The decision to invest in a new capital asset depends on whether the expected rate of return on the new investment is equal to or greater or less than the rate of interest to be paid on the funds needed to purchase this asset. It is only when the expected rate of return is higher than the rate of interest that investment will be made in acquiring new capital assets.
In reality, there are three factors that are taken into consideration while making any investment decision. They are the cost of the capital asset, the expected rate of return from it during its lifetime, and the market rate of interest. Keynes sums up these factors in his concept of the marginal efficiency of capital (MEC). Besides these, other factors which directly or indirectly influence capital investment decisions. They are discussed below:
(1) Marginal Efficiency of Capital (MEC):
The MEC means its productivity efficiency. In general, MEC shows the possible income from the additional capital investment. Any entrepreneur, before investing compares the prospective yield from the investment and the rate of interest for the loan taken for investment. If the rate of rerun (or MEC) from the capital is more than the rate of interest for that capital investment, then the entrepreneur will invest. But, if the rate of return is less than the rate of interest, then the entrepreneur will not invest. So, according to Keynes, the most important factor that influences the demand for capital for investment is the marginal efficiency of capital.
(2) Rate of interest:
The amount of investment is influenced by the marginal productivity of capital and the rate of interest. However, government investment is not influenced by these factors. Only private investment and entrepreneurs are affected by these factors. The investment is more affected by the marginal productivity of capital than the rate of interest. When marginal productivity of capital is more, investment increases even if rate of interest is high. Likewise, when marginal productivity of capital is low, investment diminishes even if rate of is very low.

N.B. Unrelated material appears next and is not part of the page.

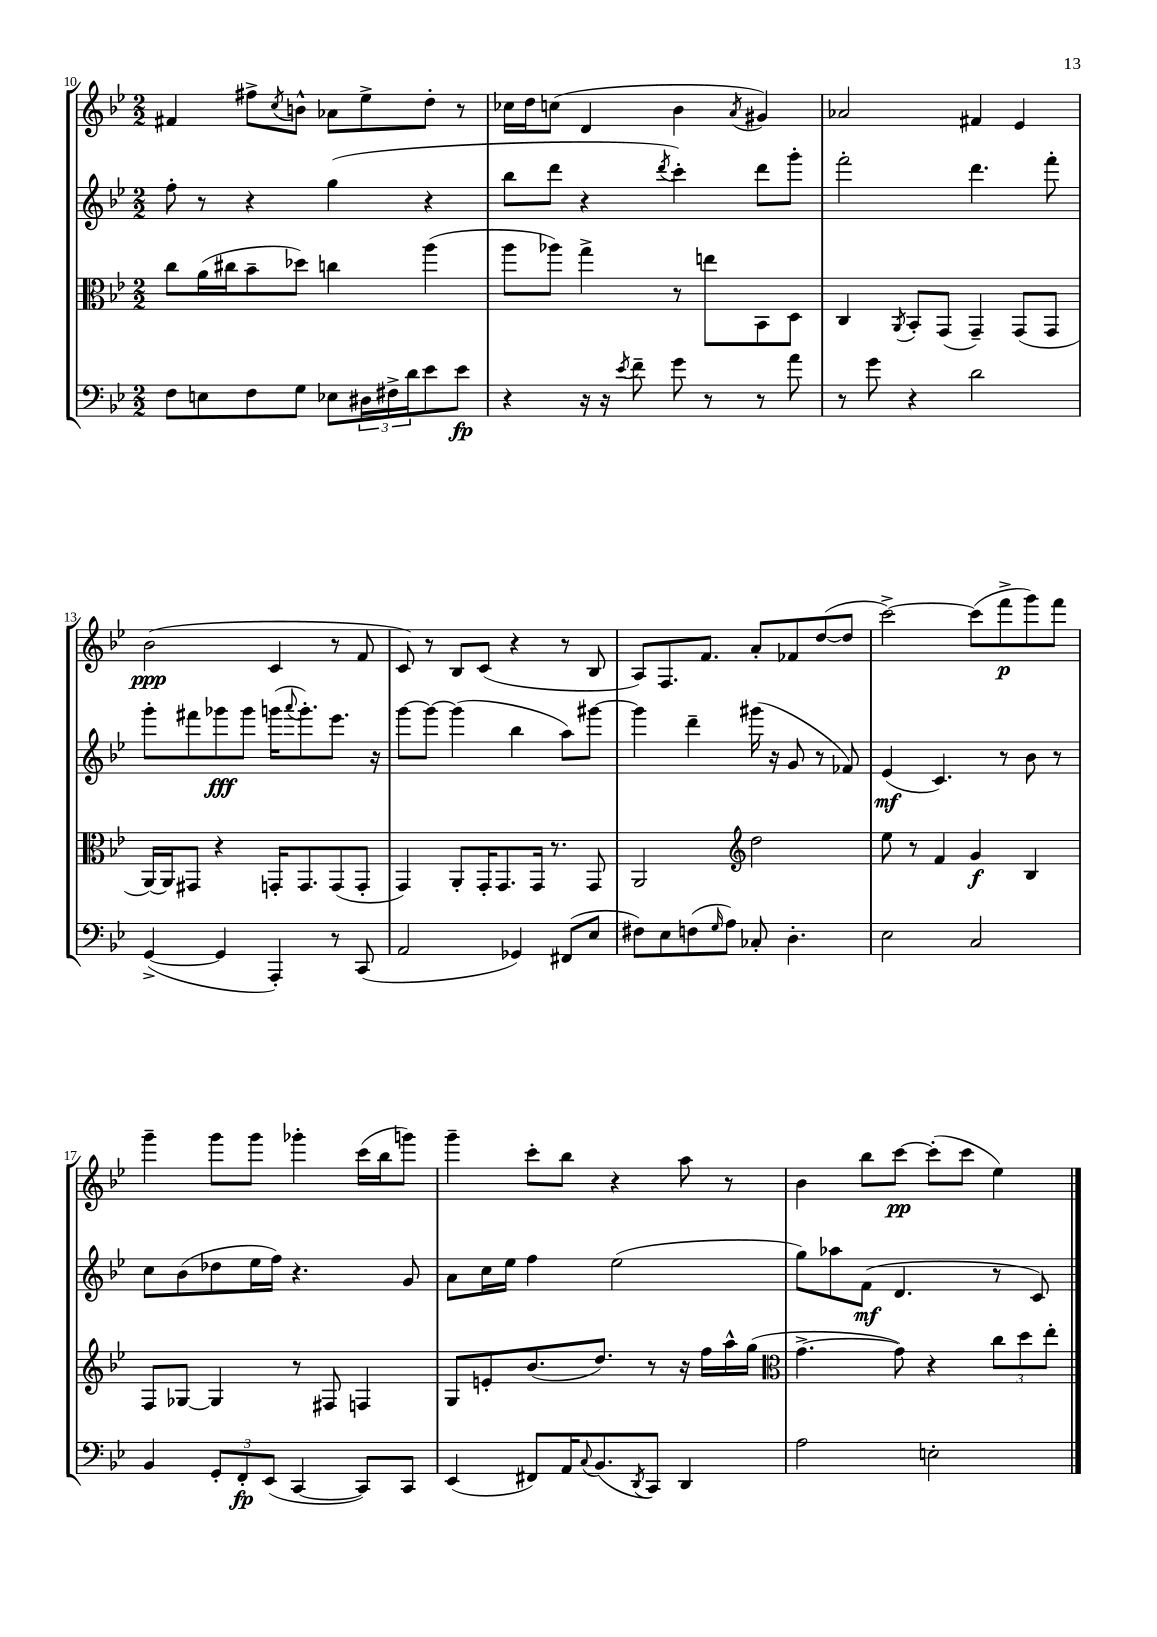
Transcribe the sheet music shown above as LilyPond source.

(3) Technological changes:
Technology is the changing concept it changes day-by-day. The improvement in technology, increases the productivity of labour and capital. The selection of new technology depends on the net benefit over the cost of adopting technology. Thus, technological factors also affect investment.
(4) Demand Forecast:
The long-term demand forecast is one of the determinants of investment decisions. If the firm finds potential market for the product in the long-run, the firm will increase its present investment.
(5) Fiscal policy:
Various tax policies of the government relating the tax exemption on priority-based investment, rebate on new investment, method allowing depreciation deduction allowance, etc., also affects on capital investment.
(6) Cash Flow:
Every firm makes a cash flow budget. Its analysis influences capital investment decisions. On the basis of cash flow budget, the firm plans the funds for acquiring the capital assets.
(7) Outlook of management:
Investment decision depends on the outlook of management. If the management is modern and progressive in its outlook, the innovations will be encouraged. Innovations increase the output as well as profit of the firm. The modern and progressive management takes decision to invest. Therefore, outlook of management is most important determinant of investment at present time.